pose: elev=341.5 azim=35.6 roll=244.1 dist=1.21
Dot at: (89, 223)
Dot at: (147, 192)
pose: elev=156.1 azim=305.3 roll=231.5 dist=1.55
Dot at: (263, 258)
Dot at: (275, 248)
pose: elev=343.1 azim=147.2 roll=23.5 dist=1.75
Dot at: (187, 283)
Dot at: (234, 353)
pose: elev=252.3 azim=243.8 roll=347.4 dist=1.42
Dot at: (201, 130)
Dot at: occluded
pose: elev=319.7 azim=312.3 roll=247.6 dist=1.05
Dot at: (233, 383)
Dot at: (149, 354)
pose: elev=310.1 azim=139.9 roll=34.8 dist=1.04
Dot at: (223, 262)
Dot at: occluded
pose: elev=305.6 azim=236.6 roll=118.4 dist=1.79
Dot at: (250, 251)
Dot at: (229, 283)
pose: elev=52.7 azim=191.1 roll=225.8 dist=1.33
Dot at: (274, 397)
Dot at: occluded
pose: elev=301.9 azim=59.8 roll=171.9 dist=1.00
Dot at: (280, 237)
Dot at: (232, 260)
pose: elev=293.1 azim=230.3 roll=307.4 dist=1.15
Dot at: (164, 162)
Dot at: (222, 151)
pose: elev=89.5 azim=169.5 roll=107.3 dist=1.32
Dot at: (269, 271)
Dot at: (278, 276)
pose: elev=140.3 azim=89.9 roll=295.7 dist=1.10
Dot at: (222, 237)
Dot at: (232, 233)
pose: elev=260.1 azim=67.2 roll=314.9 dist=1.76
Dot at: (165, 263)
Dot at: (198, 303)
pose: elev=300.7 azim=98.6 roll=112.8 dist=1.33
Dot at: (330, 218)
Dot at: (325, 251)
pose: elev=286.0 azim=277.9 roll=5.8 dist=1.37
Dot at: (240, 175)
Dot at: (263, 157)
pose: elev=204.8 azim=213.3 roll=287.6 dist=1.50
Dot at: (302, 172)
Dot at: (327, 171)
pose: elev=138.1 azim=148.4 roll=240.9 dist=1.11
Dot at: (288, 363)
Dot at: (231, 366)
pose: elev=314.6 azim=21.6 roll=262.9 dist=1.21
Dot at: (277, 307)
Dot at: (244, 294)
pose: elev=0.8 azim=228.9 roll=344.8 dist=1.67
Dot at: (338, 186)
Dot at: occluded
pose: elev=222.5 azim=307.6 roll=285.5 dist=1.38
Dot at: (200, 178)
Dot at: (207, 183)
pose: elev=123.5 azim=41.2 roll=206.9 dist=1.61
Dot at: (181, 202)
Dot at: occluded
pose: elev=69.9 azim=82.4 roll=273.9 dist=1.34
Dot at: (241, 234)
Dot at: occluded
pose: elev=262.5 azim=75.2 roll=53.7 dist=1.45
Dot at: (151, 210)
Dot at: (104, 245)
────
[Written instruction] Rewrite the listing from the line with "pose: elev=305.6 azim=236.6" to the line with "Dot at: (222, 151)", swapping every "dist" for "distance" and changing nothing else.

[Full solution]
pose: elev=305.6 azim=236.6 roll=118.4 distance=1.79
Dot at: (250, 251)
Dot at: (229, 283)
pose: elev=52.7 azim=191.1 roll=225.8 distance=1.33
Dot at: (274, 397)
Dot at: occluded
pose: elev=301.9 azim=59.8 roll=171.9 distance=1.00
Dot at: (280, 237)
Dot at: (232, 260)
pose: elev=293.1 azim=230.3 roll=307.4 distance=1.15
Dot at: (164, 162)
Dot at: (222, 151)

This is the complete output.